The kid sidles up to it anxiously, so obviously dreading what he’ll find. It takes a moment for him to get comfortable with the sight, but Kattigan sees when the tension starts to bleed out of him, when his shoulders start to drop as he keeps looking at himself, turning from side to side to see from different angles. Smooths a hand down the barely-there swell of his chest beneath the tightened leather, nothing about it out of the ordinary for a teenage boy. The kid glances back at him with the smallest of smiles, and he can’t help but mirror it.
Watching Azune relax by increments has Kattigan’s adrenaline rush kicking down increments to match. He doesn’t fight the exhaustion as it sets back in, just watches the kid look in the mirror and leans into the waves until he’s laid out sideways on the cot.
He pulls his legs up close and a little fetal, head pillowed on his arm, and watches as Azune tucks the ends of the laces under the leather. He’s fading quickly, tired enough that when Azune comes to free his shirt from where it’s trapped beneath Kattigan by his cot-stealing sprawl, he simply doesn’t have the energy to care enough to move. “Gonna go break it in? I’m taking the bandages, by the way, linen’s great for char cloth.”

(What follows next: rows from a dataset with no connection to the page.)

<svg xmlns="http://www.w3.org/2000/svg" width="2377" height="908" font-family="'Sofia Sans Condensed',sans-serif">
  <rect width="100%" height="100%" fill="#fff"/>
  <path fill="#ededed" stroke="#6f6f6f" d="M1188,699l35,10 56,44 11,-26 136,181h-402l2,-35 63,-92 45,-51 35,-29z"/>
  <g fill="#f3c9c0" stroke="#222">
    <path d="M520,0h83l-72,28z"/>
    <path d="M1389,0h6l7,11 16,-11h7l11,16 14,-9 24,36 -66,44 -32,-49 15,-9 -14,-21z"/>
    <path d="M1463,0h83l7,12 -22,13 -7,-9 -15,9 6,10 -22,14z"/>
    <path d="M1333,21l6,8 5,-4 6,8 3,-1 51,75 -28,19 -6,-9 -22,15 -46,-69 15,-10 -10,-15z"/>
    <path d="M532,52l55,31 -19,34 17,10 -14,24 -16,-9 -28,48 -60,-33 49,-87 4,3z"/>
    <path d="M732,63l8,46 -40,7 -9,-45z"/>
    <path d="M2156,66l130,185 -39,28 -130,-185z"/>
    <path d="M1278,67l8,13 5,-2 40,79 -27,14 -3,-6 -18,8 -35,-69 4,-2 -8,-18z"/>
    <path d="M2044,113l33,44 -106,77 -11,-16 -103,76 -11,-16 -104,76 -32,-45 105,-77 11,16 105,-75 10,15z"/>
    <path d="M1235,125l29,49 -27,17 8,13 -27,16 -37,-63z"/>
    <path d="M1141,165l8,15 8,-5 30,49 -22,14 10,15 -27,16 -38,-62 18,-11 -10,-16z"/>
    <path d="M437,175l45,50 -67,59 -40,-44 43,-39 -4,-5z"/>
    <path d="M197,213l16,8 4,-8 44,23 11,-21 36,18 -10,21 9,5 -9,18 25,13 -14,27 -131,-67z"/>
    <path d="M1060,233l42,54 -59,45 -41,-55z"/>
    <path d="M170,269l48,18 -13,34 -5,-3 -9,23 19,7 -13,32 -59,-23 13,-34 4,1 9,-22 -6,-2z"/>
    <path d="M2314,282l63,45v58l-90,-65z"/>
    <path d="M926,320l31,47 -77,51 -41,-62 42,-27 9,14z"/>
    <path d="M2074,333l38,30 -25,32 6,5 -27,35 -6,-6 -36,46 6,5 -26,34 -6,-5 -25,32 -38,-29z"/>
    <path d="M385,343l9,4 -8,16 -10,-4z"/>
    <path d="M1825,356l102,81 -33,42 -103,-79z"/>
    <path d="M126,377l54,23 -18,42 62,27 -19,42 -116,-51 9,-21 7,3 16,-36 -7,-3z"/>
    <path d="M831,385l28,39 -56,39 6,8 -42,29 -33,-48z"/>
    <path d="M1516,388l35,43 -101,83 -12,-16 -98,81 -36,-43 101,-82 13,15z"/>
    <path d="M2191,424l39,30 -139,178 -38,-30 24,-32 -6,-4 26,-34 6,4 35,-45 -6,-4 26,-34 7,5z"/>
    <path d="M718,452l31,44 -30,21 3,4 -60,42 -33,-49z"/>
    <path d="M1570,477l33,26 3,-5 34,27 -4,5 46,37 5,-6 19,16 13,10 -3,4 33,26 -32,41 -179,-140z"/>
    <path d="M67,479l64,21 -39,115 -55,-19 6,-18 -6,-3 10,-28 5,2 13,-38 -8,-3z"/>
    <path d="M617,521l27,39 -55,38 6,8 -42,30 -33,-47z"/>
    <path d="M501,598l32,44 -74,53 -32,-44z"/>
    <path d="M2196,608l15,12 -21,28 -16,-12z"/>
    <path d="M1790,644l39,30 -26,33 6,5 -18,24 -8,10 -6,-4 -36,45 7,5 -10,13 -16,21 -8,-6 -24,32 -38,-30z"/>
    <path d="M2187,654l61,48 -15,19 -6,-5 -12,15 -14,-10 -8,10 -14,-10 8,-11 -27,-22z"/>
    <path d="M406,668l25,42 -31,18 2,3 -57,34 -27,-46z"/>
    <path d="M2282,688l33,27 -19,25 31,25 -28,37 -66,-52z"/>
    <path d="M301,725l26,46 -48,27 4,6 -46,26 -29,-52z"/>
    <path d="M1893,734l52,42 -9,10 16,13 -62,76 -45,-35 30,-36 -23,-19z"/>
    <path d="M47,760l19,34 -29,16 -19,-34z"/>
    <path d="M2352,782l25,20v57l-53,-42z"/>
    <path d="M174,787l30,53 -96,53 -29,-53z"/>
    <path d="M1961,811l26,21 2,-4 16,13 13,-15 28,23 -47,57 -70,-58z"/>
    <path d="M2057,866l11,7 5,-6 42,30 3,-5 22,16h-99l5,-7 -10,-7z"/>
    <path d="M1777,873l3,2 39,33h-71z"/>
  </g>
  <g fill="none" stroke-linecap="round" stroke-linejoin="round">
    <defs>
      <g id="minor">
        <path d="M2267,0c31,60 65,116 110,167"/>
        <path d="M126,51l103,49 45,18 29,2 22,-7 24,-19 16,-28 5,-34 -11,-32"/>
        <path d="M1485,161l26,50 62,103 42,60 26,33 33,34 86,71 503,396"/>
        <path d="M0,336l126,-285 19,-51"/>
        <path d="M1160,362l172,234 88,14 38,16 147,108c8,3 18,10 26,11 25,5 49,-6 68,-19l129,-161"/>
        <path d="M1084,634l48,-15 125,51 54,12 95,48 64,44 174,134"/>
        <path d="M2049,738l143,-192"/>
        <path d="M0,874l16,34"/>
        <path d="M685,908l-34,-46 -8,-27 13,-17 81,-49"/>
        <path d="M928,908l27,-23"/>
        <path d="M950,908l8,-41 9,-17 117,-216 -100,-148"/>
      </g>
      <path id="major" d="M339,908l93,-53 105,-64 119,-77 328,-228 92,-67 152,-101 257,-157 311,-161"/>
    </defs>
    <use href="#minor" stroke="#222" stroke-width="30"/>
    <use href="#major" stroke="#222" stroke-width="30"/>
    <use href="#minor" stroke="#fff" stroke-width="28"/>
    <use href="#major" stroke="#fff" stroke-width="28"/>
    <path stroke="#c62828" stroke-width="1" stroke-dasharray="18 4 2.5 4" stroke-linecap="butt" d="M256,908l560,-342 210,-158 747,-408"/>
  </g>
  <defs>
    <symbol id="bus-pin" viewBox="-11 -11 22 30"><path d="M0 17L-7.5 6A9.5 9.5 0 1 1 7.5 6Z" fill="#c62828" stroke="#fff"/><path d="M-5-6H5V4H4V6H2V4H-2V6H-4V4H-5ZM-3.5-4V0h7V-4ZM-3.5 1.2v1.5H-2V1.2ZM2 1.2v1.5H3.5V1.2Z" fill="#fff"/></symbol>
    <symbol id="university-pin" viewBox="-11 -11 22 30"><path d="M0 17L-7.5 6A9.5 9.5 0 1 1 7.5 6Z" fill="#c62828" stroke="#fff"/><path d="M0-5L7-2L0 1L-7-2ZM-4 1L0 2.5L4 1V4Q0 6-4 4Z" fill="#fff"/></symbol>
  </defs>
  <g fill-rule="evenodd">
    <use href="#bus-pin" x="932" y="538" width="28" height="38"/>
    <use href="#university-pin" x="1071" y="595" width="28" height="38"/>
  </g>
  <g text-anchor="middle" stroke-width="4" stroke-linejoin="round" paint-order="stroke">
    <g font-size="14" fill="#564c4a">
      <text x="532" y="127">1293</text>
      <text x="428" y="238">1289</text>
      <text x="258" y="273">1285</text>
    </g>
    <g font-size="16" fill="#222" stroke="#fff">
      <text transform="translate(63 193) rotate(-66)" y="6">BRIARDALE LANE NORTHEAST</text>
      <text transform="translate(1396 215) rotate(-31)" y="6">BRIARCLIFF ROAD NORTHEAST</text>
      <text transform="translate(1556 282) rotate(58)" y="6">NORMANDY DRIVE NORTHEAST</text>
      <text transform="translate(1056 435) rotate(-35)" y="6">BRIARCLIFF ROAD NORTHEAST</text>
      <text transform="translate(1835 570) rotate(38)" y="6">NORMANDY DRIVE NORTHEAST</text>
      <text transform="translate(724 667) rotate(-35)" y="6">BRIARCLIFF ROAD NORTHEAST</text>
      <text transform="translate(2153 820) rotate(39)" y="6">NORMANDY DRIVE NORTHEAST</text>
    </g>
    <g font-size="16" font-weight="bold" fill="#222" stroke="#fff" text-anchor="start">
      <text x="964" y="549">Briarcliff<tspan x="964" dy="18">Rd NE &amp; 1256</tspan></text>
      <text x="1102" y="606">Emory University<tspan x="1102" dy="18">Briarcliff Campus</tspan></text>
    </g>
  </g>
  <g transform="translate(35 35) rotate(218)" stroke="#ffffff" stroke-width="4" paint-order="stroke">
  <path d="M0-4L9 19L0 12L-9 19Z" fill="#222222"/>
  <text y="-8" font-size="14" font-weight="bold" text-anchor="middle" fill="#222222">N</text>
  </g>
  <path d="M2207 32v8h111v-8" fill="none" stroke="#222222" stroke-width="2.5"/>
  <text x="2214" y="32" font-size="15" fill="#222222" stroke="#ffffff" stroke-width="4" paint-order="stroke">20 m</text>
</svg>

Azune pulls on his shirt and nods affirmatively. "Haven't eaten yet." Sits on the edge of the cot to pull on his boots, lower back pressed against Kattigan’s shins. Laces them quickly but slows as he ties them off. “Hey, Katt?”
“Hey, Az,” Kattigan hums tiredly.
“Thank you.”
He jostles the kid with his leg, a hard bump of his shin against Azune’s back that does little else but make him huff out a laugh. “What’d I say about thanking people for decency?”
“I know. Hey, Katt.”
“What.”
“Thank you.”
“Yeah, alright, you’re welcome. Don’t mention it.”